→ Задание 1
Воспроизведите фрагмент текста о Солженицыне: всё от «А дальше ещё» и ниже до «обретали живой смысл.» включительно.
→ Задание 2
Перечислите по тексту о Солженицыне все вещества, которыми литовцы окрашивали хлеб для тюремных чёток.
━━ Учебный текст ━━
Он всматривался в тех, с кем его свела судьба, — в эстонцев, латышей, украинцев, экзотических шведов, офицеров вермахта. Однажды увидел, как литовцы-католики мастерят тюремные чётки из размоченного и промешанного хлеба: окрашивали его жжёной резиной (для чёрного цвета), зубным порошком (для белого), красным стрептоцидом (для красного), влажные шарики нанизывали на промыленные нитки и сушили на окне. Ему помогли составить такие же, только из ста бусин (литовцы поразились религиозной ревности русского), и сделали сотое зерно в виде тёмно-красного сердечка, а каждое десятое в виде кубика. «С этим их чудесным подарком я не расставался потом никогда, я отмеривал и перещупывал его в широкой зимней рукавице — на разводе, на перегоне, во всех ожиданиях»[43]. Ожерелье находили надзиратели, но, полагая, что оно для молитвы, отдавали. А оно помогало сочинять, заучивать и запоминать строки.

Куйбышевский «дом отдыха», где формировали этапы и где Солженицын узнал, что их везут в Казахстан, в неведомый Экибастуз (этапники заклинали судьбу, чтобы не в Джезказган, не на медные рудники), закончился 29 июля — арестантские вагоны без спешки двинулись на восток. «Я проехал благородно-красивый Южный Урал (вот уж не думал, что он так несказанно хорош! сколько у нас в России прелестных мест), проехал мимо обелиска “Европа-Азия”», — писал он жене из Челябинска в начале августа. Он уже знал, что будет иметь право только на два письма в год, и просил жену писать ему хоть бы раз в месяц, невзирая на его вынужденное молчание. «Для писем от тебя ко мне никаких ограничений там не будет». Своё настроение Саня называл сереньким, вариант окончания срока — самым нежелательным. «Ну, что ж поделаешь. В меру сладкого, в меру горького». И — скорее для успокоения жены, чем для дела — обещал ей, что в случае чего попробует проситься туда, где работал в 1946 – 1947 годах, то есть в Рыбинск, где им дорожили как математиком и не хотели отпускать.

А дальше ещё были Омск и Павлодар. «Омский острог, знавший Достоевского, — не какая-нибудь сколоченная из тёса наспех ГУЛАГовская пересылка. Это — екатерининская грозная тюрьма, особенно её подвалы. Не придумаешь лучших декораций для фильма, чем камера здешнего подвала». Этот острог, казалось, имел все шансы подавить мятежное настроение, которое крепло на Куйбышевской пересылке. Но и здесь при тусклой лампочке, в сырости, они громко пели старые революционные песни, которые для нового арестантского поколения обретали живой смысл.
━━━
━━ Извлечённые записи ━━
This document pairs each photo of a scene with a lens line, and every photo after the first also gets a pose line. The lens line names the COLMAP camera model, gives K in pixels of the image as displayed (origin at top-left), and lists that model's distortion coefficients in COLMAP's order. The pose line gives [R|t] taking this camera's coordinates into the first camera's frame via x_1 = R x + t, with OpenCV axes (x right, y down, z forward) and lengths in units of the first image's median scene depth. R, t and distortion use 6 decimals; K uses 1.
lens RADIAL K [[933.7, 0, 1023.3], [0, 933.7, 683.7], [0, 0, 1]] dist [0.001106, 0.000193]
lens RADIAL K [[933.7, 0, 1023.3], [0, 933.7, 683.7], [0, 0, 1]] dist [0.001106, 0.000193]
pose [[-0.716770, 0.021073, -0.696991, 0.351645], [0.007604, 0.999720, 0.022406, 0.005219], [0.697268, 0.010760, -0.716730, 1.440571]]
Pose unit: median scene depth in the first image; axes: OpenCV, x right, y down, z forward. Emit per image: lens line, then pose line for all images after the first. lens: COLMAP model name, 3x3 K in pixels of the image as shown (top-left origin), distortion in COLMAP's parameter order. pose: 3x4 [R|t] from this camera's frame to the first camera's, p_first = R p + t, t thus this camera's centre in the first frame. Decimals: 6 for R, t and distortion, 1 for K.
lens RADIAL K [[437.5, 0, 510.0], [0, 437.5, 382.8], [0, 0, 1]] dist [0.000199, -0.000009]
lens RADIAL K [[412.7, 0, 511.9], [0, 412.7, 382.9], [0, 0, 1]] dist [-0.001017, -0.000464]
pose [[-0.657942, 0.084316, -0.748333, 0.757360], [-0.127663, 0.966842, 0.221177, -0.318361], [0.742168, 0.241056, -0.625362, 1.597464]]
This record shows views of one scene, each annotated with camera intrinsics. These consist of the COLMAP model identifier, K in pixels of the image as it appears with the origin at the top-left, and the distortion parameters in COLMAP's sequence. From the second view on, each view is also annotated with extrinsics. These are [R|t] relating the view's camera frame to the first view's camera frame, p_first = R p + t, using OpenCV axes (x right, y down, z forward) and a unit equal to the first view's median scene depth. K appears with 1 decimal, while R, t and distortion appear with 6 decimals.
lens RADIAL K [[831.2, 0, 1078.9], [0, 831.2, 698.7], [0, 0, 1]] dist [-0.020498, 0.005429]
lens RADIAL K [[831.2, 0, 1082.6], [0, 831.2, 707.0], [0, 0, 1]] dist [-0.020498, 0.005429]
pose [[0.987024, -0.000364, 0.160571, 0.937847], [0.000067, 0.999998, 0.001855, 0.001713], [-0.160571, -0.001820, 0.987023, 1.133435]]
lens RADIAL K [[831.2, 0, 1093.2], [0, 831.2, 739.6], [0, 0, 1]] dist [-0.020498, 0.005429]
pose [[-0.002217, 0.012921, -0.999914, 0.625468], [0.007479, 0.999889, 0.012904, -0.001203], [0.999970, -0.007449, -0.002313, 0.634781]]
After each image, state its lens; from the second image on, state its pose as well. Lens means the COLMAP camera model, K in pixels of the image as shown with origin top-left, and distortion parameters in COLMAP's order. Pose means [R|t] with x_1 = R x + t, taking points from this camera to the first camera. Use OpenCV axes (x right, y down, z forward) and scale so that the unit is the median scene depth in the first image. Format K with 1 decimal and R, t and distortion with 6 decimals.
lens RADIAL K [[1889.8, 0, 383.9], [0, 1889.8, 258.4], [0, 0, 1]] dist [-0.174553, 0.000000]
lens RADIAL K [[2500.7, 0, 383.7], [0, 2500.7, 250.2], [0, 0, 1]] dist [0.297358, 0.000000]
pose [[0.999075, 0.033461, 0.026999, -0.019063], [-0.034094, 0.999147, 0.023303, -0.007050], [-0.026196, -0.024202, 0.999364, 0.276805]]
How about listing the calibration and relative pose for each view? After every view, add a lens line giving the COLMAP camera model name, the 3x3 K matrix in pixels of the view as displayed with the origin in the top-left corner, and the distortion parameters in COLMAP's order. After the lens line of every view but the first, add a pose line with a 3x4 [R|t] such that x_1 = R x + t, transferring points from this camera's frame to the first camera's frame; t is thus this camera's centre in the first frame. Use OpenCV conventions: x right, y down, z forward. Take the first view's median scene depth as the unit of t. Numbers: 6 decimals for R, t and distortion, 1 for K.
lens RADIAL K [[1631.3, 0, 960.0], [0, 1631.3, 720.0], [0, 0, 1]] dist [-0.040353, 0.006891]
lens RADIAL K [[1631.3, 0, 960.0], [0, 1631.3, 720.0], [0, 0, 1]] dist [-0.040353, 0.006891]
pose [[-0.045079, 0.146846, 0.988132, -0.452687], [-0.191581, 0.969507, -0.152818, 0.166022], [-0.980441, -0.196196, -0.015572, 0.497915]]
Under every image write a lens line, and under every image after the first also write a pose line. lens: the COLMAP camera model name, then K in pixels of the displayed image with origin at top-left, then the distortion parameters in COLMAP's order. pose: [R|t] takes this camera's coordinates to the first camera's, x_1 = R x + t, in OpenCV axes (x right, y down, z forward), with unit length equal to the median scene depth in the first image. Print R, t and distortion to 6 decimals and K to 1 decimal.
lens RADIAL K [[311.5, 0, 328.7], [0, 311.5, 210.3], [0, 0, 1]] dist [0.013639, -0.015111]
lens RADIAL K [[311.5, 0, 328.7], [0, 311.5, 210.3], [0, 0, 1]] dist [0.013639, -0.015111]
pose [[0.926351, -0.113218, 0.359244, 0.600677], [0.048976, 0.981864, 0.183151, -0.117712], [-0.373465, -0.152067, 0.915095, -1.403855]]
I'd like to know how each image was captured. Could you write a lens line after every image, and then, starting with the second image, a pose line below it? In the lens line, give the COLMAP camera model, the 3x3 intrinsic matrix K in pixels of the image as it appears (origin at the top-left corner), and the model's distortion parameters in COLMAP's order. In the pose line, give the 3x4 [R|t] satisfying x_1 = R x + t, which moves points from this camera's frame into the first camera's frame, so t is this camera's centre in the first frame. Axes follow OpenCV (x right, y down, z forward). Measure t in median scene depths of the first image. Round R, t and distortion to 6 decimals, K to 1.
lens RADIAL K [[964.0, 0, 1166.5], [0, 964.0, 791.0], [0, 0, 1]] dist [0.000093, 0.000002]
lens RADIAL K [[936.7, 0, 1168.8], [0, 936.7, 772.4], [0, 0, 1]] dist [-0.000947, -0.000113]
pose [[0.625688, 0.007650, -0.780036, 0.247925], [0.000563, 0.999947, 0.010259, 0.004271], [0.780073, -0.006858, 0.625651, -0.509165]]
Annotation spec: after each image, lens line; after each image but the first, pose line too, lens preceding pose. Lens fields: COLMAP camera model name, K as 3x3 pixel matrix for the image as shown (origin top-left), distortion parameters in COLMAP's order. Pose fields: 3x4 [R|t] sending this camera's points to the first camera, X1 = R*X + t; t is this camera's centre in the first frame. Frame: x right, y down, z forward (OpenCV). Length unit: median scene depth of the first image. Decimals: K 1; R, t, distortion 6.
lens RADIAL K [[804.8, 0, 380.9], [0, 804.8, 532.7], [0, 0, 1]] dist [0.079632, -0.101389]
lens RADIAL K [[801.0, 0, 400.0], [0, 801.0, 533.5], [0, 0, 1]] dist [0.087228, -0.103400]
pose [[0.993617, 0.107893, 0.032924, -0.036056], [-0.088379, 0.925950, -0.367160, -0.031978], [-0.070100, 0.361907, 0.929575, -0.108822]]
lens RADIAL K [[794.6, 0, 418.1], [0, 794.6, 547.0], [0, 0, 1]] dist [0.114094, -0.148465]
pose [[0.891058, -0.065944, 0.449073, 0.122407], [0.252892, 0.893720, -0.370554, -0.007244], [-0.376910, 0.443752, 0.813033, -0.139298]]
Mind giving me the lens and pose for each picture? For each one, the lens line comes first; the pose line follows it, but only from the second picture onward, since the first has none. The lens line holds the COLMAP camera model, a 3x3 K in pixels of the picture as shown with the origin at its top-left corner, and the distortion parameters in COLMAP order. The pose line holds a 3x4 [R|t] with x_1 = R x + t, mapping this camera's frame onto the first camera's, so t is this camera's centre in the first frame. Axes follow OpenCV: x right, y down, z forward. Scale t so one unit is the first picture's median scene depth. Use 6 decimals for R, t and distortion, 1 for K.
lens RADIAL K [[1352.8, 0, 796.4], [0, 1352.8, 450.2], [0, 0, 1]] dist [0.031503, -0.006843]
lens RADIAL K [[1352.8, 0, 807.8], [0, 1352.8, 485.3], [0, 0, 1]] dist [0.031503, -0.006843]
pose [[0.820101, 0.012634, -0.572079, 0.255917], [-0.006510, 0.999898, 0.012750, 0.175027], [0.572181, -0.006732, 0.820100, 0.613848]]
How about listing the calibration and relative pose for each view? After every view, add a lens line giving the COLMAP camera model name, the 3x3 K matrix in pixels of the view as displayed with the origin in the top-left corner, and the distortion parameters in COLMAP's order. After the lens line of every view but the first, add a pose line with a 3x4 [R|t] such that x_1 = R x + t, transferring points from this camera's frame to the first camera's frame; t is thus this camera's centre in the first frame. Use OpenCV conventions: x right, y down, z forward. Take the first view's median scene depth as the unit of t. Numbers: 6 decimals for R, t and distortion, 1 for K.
━━━
→ Ответ на задание 1
А дальше ещё были Омск и Павлодар. «Омский острог, знавший Достоевского, — не какая-нибудь сколоченная из тёса наспех ГУЛАГовская пересылка. Это — екатерининская грозная тюрьма, особенно её подвалы. Не придумаешь лучших декораций для фильма, чем камера здешнего подвала». Этот острог, казалось, имел все шансы подавить мятежное настроение, которое крепло на Куйбышевской пересылке. Но и здесь при тусклой лампочке, в сырости, они громко пели старые революционные песни, которые для нового арестантского поколения обретали живой смысл.

→ Ответ на задание 2
жжёная резина, зубной порошок, красный стрептоцид